To do: Please lay out the items below as a two-column CSV headed item and logged_value, one row per item with its text and its answer, each in one quoted field and with line breaks turned into spaces. Leave the pictures out.

Supplied data:
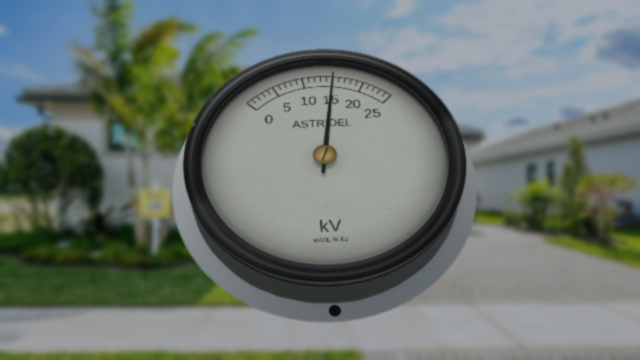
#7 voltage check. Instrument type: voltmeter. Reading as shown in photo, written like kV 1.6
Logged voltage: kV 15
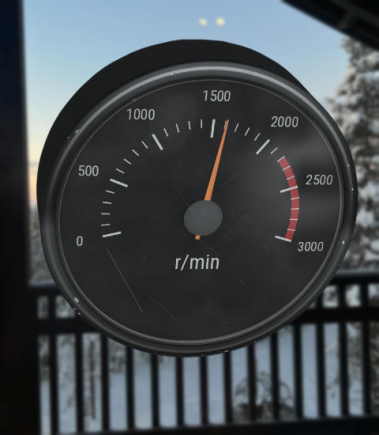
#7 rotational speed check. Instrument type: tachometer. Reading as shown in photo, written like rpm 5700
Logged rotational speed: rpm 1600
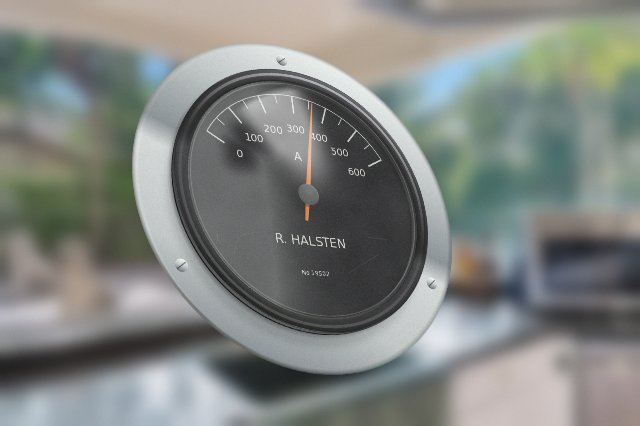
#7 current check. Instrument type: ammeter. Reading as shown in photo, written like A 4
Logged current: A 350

Answer for this exercise:
item,logged_value
"#7 voltage check. Instrument type: voltmeter. Reading as shown in photo, written like kV 1.6 Logged voltage:","kV 15"
"#7 rotational speed check. Instrument type: tachometer. Reading as shown in photo, written like rpm 5700 Logged rotational speed:","rpm 1600"
"#7 current check. Instrument type: ammeter. Reading as shown in photo, written like A 4 Logged current:","A 350"